潔いものをプロダクトとして作れば、世の中に対して新鮮なインパクトを与えられると思った。徹底的に平面に拘った。自分の美学とかを曲げてでも売れた方がいい。広告のために広告を創るんじゃない。街のなかで、なにを見たらこれ欲しいと思うか。それが一番だと思うんだよね。

平面なグラフィックデザインばかり手がけていた佐藤可士和が初めてプロダクトを作ったのが「N703ID」です。グラフィックと違いプロダクトデザインは工場との兼ね合いがあり、デザインに制限が付き物です。

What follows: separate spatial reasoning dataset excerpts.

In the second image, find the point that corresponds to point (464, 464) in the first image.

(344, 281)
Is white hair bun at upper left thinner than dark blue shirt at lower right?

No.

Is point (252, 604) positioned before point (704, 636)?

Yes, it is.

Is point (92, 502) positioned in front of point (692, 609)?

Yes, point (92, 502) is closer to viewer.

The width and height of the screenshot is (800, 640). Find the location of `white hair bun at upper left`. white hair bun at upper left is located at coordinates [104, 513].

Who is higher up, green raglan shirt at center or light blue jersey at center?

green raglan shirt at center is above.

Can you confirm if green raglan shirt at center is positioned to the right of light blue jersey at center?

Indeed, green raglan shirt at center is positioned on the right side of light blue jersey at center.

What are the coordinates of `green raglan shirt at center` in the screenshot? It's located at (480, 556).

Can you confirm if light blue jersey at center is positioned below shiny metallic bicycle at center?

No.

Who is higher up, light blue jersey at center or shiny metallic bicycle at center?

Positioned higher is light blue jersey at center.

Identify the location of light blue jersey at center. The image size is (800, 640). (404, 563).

このデザインも、材質が違うから色が違って当たり前と言われるも、佐藤可士和は諦めません。理想のデザインを形にするために、そういう認識・常識を疑い、死ぬような思いで工場に通って、全部の色を統一するのです。

常識を疑うというのが、環境の変化が激しい時代において、とても重要なことです。しかし、旧来の日本の教育上、どうしても画一的な考え方になりがちですよね。この辺りのことは、下記の記事で詳しく解説しています。


参考
堀江貴文本「すべての教育は洗脳である」が脱社畜の方法ともろぐ

仕事を請ける基準「最終決定権を持つ人」

最終決定権を持つ人と直接話ができることを仕事を請ける基準のひとつにしていました。最終決定者と会い、話すのは簡単なことではありません。それなりの準備がいるし、交渉の場ではダイレクトに自分が試されます。言い出したことで仕事が倍に増えることもある。覚悟もいるし時間もかかる。かなり粘り強い性格だと自負する僕でも、相当のエネルギーを必要とします。それでも、不満を感じたら意思表示することが第一歩です。

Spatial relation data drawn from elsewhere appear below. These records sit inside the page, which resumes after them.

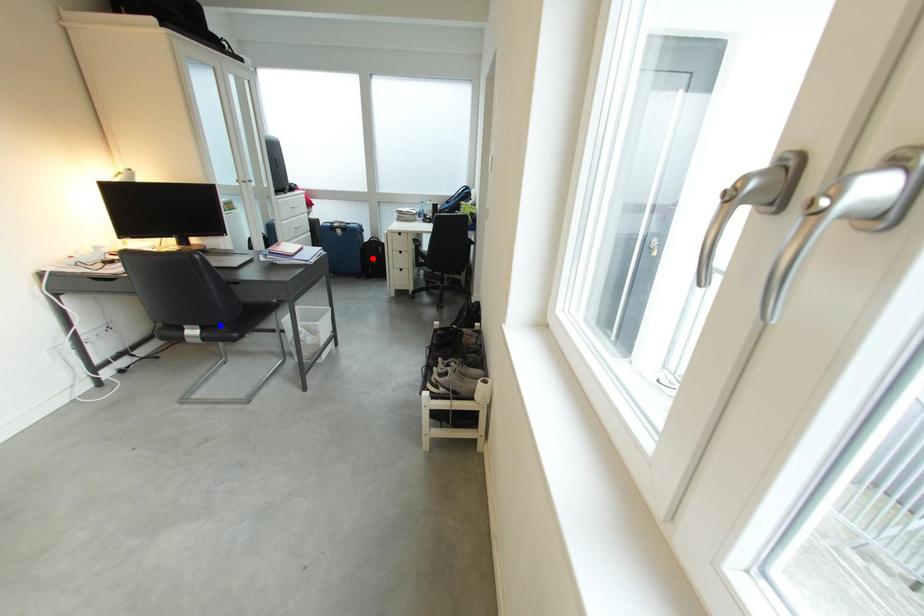
Question: In the image, two points are highlighted. Which point is nearer to the camera? Reply with the corresponding letter.

Choices:
 (A) blue point
 (B) red point

Answer: (A)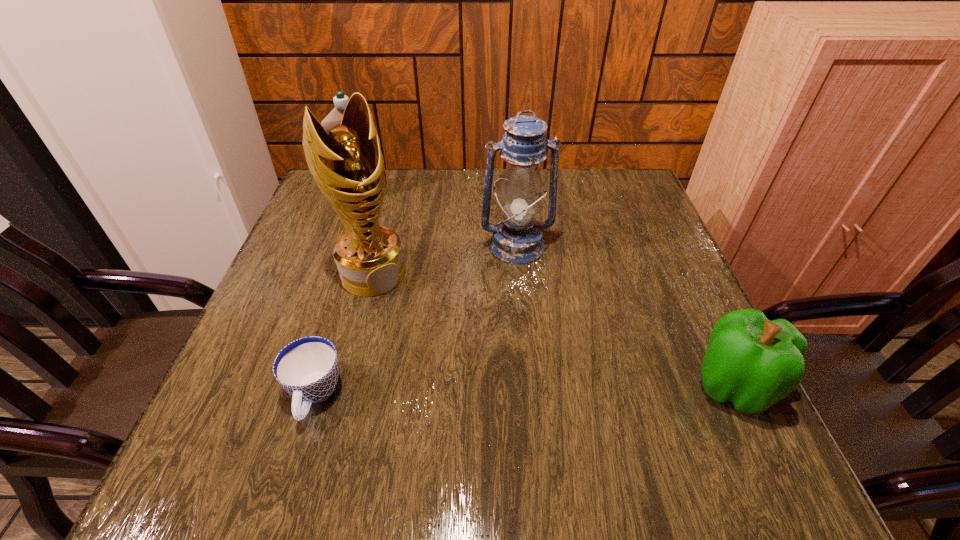
You are a GUI agent. You are given a task and a screenshot of the screen. Output one action in this format:
    pyautogui.click(x=<x>, y=<y>)
    Task: Click on the bell pepper that is at the near edge
    The image size is (960, 540).
    Given the screenshot: What is the action you would take?
    pyautogui.click(x=753, y=362)

Locate an element on the screen. cup that is at the left edge is located at coordinates (308, 368).

The image size is (960, 540). In order to click on award that is at the left edge in this screenshot , I will do `click(347, 164)`.

Where is `detergent that is at the left edge`? detergent that is at the left edge is located at coordinates (334, 118).

What are the coordinates of `object that is at the right edge` in the screenshot? It's located at (753, 362).

Identify the location of object positioned at the far left corner. This screenshot has height=540, width=960. (334, 118).

The width and height of the screenshot is (960, 540). In order to click on object situated at the near left corner in this screenshot , I will do pos(308,368).

Locate an element on the screen. This screenshot has width=960, height=540. object that is at the near right corner is located at coordinates (753, 362).

Identify the location of vacant space at the far edge of the desktop. Image resolution: width=960 pixels, height=540 pixels. (500, 178).

Image resolution: width=960 pixels, height=540 pixels. I want to click on blank space at the near edge of the desktop, so click(x=517, y=397).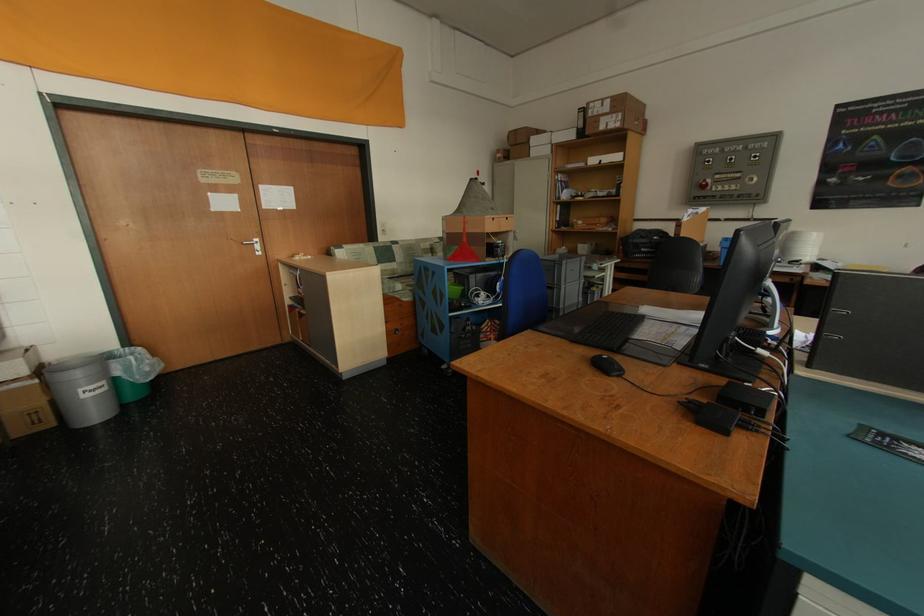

そもそも不満というのは自分からの一方通行の視点であり、非常にエゴイスティックなものなのです。クライアント側も、やりたいのにできないのかもしれない。その違いを見極めるためにも、不満を不満のままぶつけるのでなく、引っかかっている部分を疑問の形で表現するように心掛けています。先方の事情を知れば納得できることは多い。こちらが気持ちをオープンにして、コミュニケーションをよく取れば、問題の多くは解決されていくものです。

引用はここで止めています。